Evans v. Trimountain Mutual Fire Insurance

By the Court.

It has been repeatedly decided that the officers of a mutual insurance company have no power to waive express stipulations of their policies or by-laws, which relate to the substance of the contract, although they may waive such as relate merely to the proof of loss. Priest v. Citizens’ Ins. Co. 3 Allen, 602. Buffum v. Fayette Ins. Co. Ib. 360. Abbott v. Shawmut Ins. Co. Ib. 213. Mulrey v. Shawmut Ins. Co. 4 Allen, 116. Brewer v. Chelsea Ins. Co. 14 Gray, 203. The present case falls within this principle. The defendants had, by a formal vote, prescribed the form in which their policies should be made. They had thus deliberately determined the liability which they were willing to assume; and their officers could not, without a violation of duty, have undertaken to bind them by a policy issued in a different form. But the plaintiff’s policy was in strict conformity to the prescribed form. She had distinct notice of the conditions on which she could with safety make alterations in her dwelling-house.
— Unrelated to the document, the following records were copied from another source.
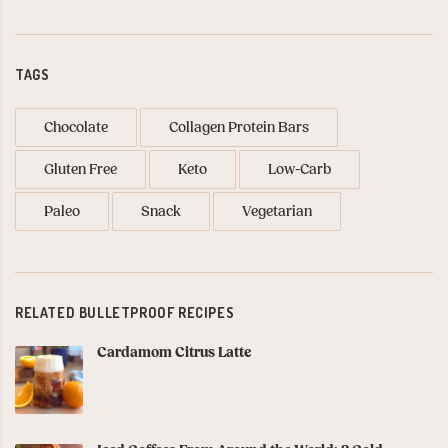
TAGS
Chocolate
Collagen Protein Bars
Gluten Free
Keto
Low-Carb
Paleo
Snack
Vegetarian
RELATED BULLETPROOF RECIPES
Cardamom Citrus Latte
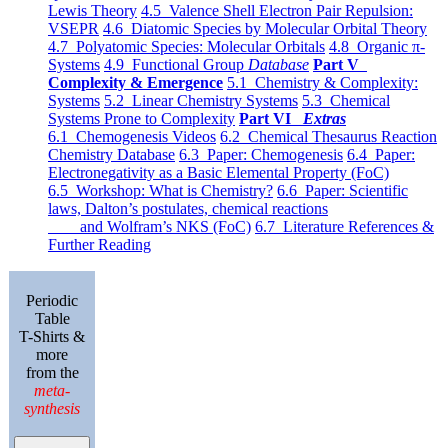
Lewis Theory
4.5 Valence Shell Electron Pair Repulsion:
VSEPR
4.6 Diatomic Species by Molecular Orbital Theory
4.7 Polyatomic Species: Molecular Orbitals
4.8 Organic π-
Systems
4.9 Functional Group
Database
Part V
Complexity & Emergence
5.1 Chemistry & Complexity:
Systems
5.2 Linear Chemistry Systems
5.3 Chemical
Systems Prone to Complexity
Part VI
Extras
6.1 Chemogenesis Videos
6.2 Chemical Thesaurus Reaction
Chemistry Database
6.3 Paper: Chemogenesis
6.4 Paper:
Electronegativity as a Basic Elemental Property (FoC)
6.5 Workshop: What is Chemistry?
6.6 Paper: Scientific
laws, Dalton’s postulates, chemical reactions
and Wolfram’s NKS (FoC)
6.7 Literature References &
Further Reading
Periodic
Table
T-Shirts &
more
from the
meta-
synthesis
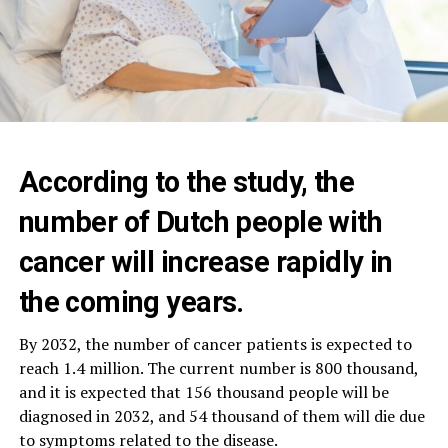
According to the study, the
number of Dutch people with
cancer will increase rapidly in
the coming years.
By 2032, the number of cancer patients is expected to
reach 1.4 million. The current number is 800 thousand,
and it is expected that 156 thousand people will be
diagnosed in 2032, and 54 thousand of them will die due
to symptoms related to the disease.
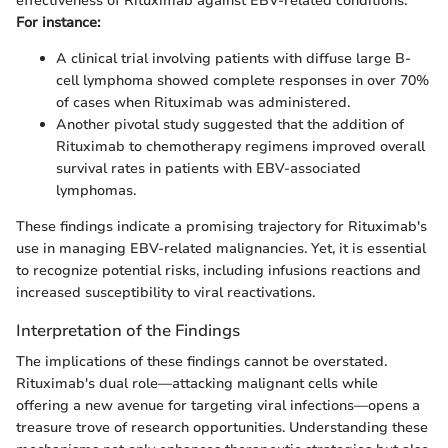
effectiveness of Rituximab against EBV-related conditions.
For instance:
A clinical trial involving patients with diffuse large B-
cell lymphoma showed complete responses in over 70%
of cases when Rituximab was administered.
Another pivotal study suggested that the addition of
Rituximab to chemotherapy regimens improved overall
survival rates in patients with EBV-associated
lymphomas.
These findings indicate a promising trajectory for Rituximab's
use in managing EBV-related malignancies. Yet, it is essential
to recognize potential risks, including infusions reactions and
increased susceptibility to viral reactivations.
Interpretation of the Findings
The implications of these findings cannot be overstated.
Rituximab's dual role—attacking malignant cells while
offering a new avenue for targeting viral infections—opens a
treasure trove of research opportunities. Understanding these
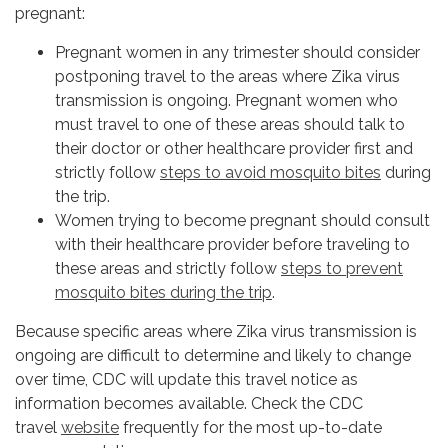
pregnant:
Pregnant women in any trimester should consider
postponing travel to the areas where Zika virus
transmission is ongoing. Pregnant women who
must travel to one of these areas should talk to
their doctor or other healthcare provider first and
strictly follow
steps to avoid mosquito bites
during
the trip.
Women trying to become pregnant should consult
with their healthcare provider before traveling to
these areas and strictly follow
steps to prevent
mosquito bites during the trip
.
Because specific areas where Zika virus transmission is
ongoing are difficult to determine and likely to change
over time, CDC will update this travel notice as
information becomes available. Check the CDC
travel
website
frequently for the most up-to-date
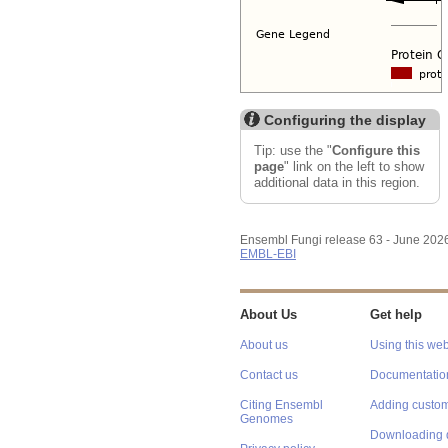
Configuring the display
Tip: use the "
Configure this
page
" link on the left to show
additional data in this region.
Ensembl Fungi release 63 - June 202
EMBL-EBI
About Us
Get help
About us
Using this web
Contact us
Documentatio
Citing Ensembl
Adding custom
Genomes
Downloading 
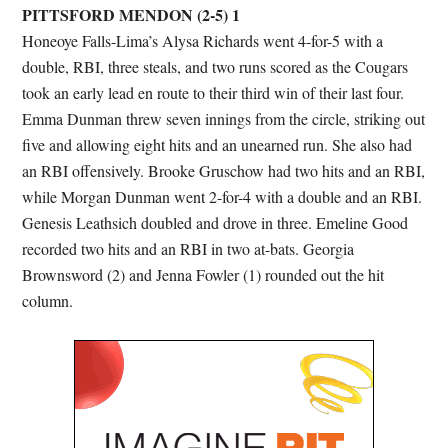
PITTSFORD MENDON (2-5) 1
Honeoye Falls-Lima’s Alysa Richards went 4-for-5 with a
double, RBI, three steals, and two runs scored as the Cougars
took an early lead en route to their third win of their last four.
Emma Dunman threw seven innings from the circle, striking out
five and allowing eight hits and an unearned run. She also had
an RBI offensively. Brooke Gruschow had two hits and an RBI,
while Morgan Dunman went 2-for-4 with a double and an RBI.
Genesis Leathsich doubled and drove in three. Emeline Good
recorded two hits and an RBI in two at-bats. Georgia
Brownsword (2) and Jenna Fowler (1) rounded out the hit
column.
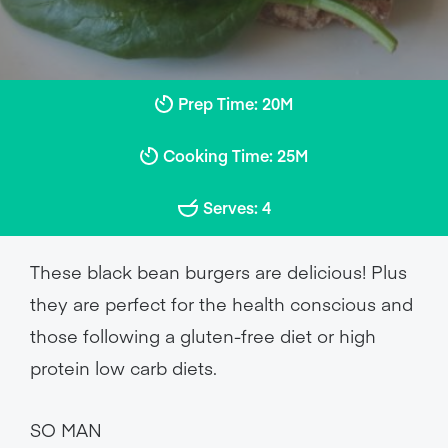
Prep Time: 20M
Cooking Time: 25M
Serves: 4
These black bean burgers are delicious! Plus
they are perfect for the health conscious and
those following a gluten-free diet or high
protein low carb diets.
SO MAN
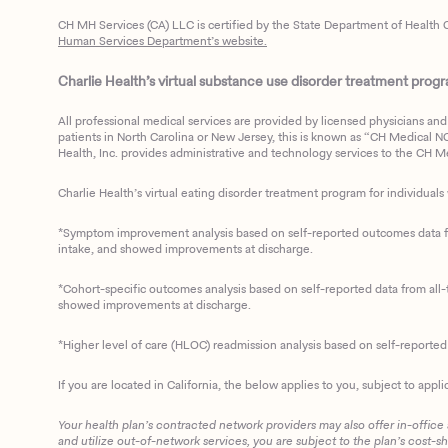
CH MH Services (CA) LLC is certified by the State Department of Health C
Human Services Department’s website.
Charlie Health’s virtual substance use disorder treatment program
All professional medical services are provided by licensed physicians and 
patients in North Carolina or New Jersey, this is known as “CH Medical NC N
Health, Inc. provides administrative and technology services to the CH Med
Charlie Health’s virtual eating disorder treatment program for individuals 
*Symptom improvement analysis based on self-reported outcomes data fro
intake, and showed improvements at discharge.
*Cohort-specific outcomes analysis based on self-reported data from all-t
showed improvements at discharge.
*Higher level of care (HLOC) readmission analysis based on self-reporte
If you are located in California, the below applies to you, subject to appli
Your health plan’s contracted network providers may also offer in-office
and utilize out-of-network services, you are subject to the plan’s cost-s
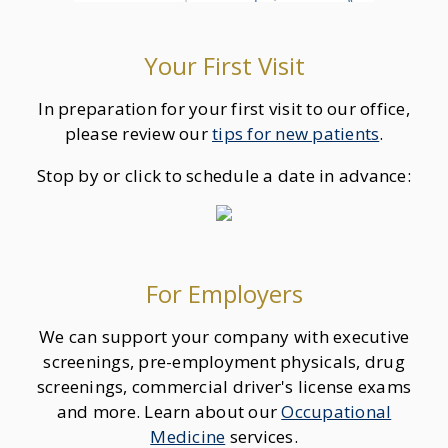
Your First Visit
In preparation for your first visit to our office,
please review our
tips for new patients
.
Stop by or click to schedule a date in advance:
For Employers
We can support your company with executive
screenings, pre-employment physicals, drug
screenings, commercial driver's license exams
and more. Learn about our
Occupational
Medicine
services.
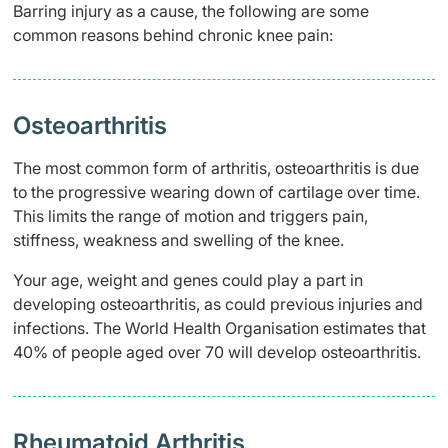
Barring injury as a cause, the following are some
common reasons behind chronic knee pain:
Osteoarthritis
The most common form of arthritis, osteoarthritis is due
to the progressive wearing down of cartilage over time.
This limits the range of motion and triggers pain,
stiffness, weakness and swelling of the knee.
Your age, weight and genes could play a part in
developing osteoarthritis, as could previous injuries and
infections. The World Health Organisation estimates that
40% of people aged over 70 will develop osteoarthritis.
Rheumatoid Arthritis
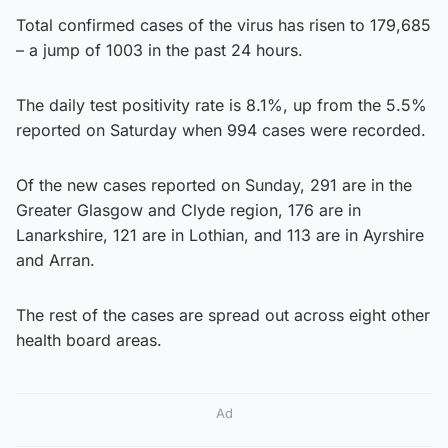
Total confirmed cases of the virus has risen to 179,685
– a jump of 1003 in the past 24 hours.
The daily test positivity rate is 8.1%, up from the 5.5%
reported on Saturday when 994 cases were recorded.
Of the new cases reported on Sunday, 291 are in the
Greater Glasgow and Clyde region, 176 are in
Lanarkshire, 121 are in Lothian, and 113 are in Ayrshire
and Arran.
The rest of the cases are spread out across eight other
health board areas.
Ad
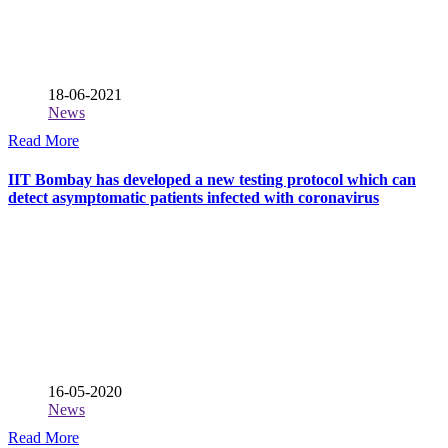
18-06-2021
News
Read More
IIT Bombay has developed a new testing protocol which can
detect asymptomatic patients infected with coronavirus
16-05-2020
News
Read More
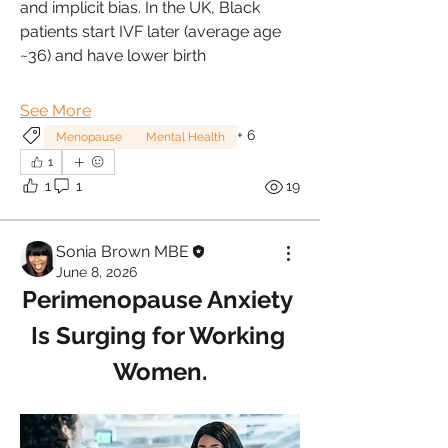
and implicit bias. In the UK, Black 
patients start IVF later (average age 
~36) and have lower birth
See More
+
6
Menopause
Mental Health
1
1
1
19
Sonia Brown MBE
June 8, 2026
Perimenopause Anxiety 
Is Surging for Working 
Women.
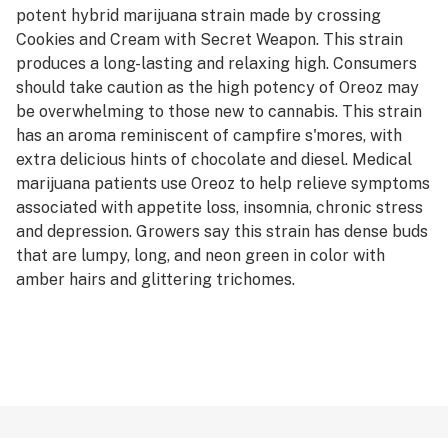
potent hybrid marijuana strain made by crossing
Cookies and Cream with Secret Weapon. This strain
produces a long-lasting and relaxing high. Consumers
should take caution as the high potency of Oreoz may
be overwhelming to those new to cannabis. This strain
has an aroma reminiscent of campfire s'mores, with
extra delicious hints of chocolate and diesel. Medical
marijuana patients use Oreoz to help relieve symptoms
associated with appetite loss, insomnia, chronic stress
and depression. Growers say this strain has dense buds
that are lumpy, long, and neon green in color with
amber hairs and glittering trichomes.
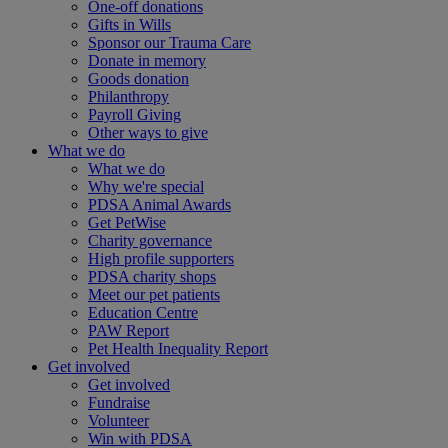
One-off donations
Gifts in Wills
Sponsor our Trauma Care
Donate in memory
Goods donation
Philanthropy
Payroll Giving
Other ways to give
What we do
What we do
Why we're special
PDSA Animal Awards
Get PetWise
Charity governance
High profile supporters
PDSA charity shops
Meet our pet patients
Education Centre
PAW Report
Pet Health Inequality Report
Get involved
Get involved
Fundraise
Volunteer
Win with PDSA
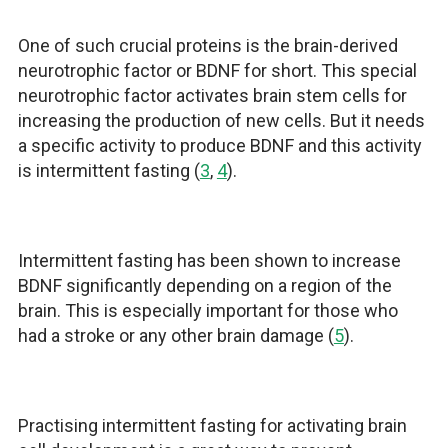
One of such crucial proteins is the brain-derived
neurotrophic factor or BDNF for short. This special
neurotrophic factor activates brain stem cells for
increasing the production of new cells. But it needs
a specific activity to produce BDNF and this activity
is intermittent fasting (
3
,
4
).
Intermittent fasting has been shown to increase
BDNF significantly depending on a region of the
brain. This is especially important for those who
had a stroke or any other brain damage (
5
).
Practising intermittent fasting for activating brain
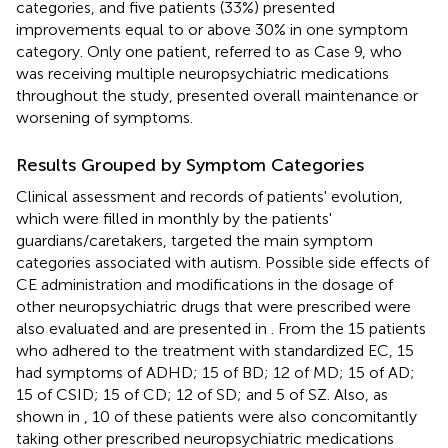
categories, and five patients (33%) presented
improvements equal to or above 30% in one symptom
category. Only one patient, referred to as Case 9, who
was receiving multiple neuropsychiatric medications
throughout the study, presented overall maintenance or
worsening of symptoms.
Results Grouped by Symptom Categories
Clinical assessment and records of patients' evolution,
which were filled in monthly by the patients'
guardians/caretakers, targeted the main symptom
categories associated with autism. Possible side effects of
CE administration and modifications in the dosage of
other neuropsychiatric drugs that were prescribed were
also evaluated and are presented in
. From the 15 patients
who adhered to the treatment with standardized EC, 15
had symptoms of ADHD; 15 of BD; 12 of MD; 15 of AD;
15 of CSID; 15 of CD; 12 of SD; and 5 of SZ. Also, as
shown in
, 10 of these patients were also concomitantly
taking other prescribed neuropsychiatric medications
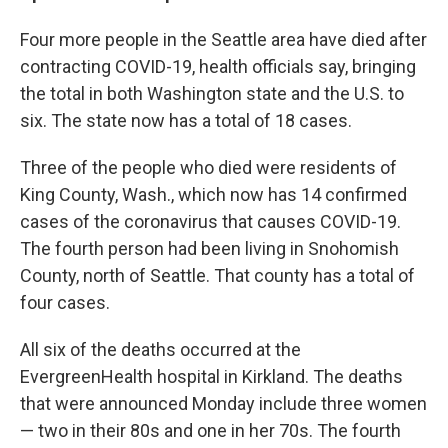
Four more people in the Seattle area have died after
contracting COVID-19, health officials say, bringing
the total in both Washington state and the U.S. to
six. The state now has a total of 18 cases.
Three of the people who died were residents of
King County, Wash., which now has 14 confirmed
cases of the coronavirus that causes COVID-19.
The fourth person had been living in Snohomish
County, north of Seattle. That county has a total of
four cases.
All six of the deaths occurred at the
EvergreenHealth hospital in Kirkland. The deaths
that were announced Monday include three women
— two in their 80s and one in her 70s. The fourth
And she proceeded to make such alterations, knowing that she had not complied literally with these conditions. We cannot say that a mutual insurance company, which wishes to prevent the possibility of controversy as to the terms of supplementary agreements, may not provide that it will not be bound by any oral consent, which its officers may give, to a variation in the terms of the liability which it has assumed. This is what the present company has undertaken to do. And although the case, upon the agreed facts, is one of hardship to the plaintiff, the rule of law cannot be varied on that account. And the receiver had no right to dispense with these rules, and determine the case upon principles of equity. See Worcester Bank v. Hartford Ins. Co. 11 Cush. 265. Pendar v. American Ins. Co. 12 Cush. 469. Loring v. Manufacturers’ Ins. Co. 8 Gray, 28.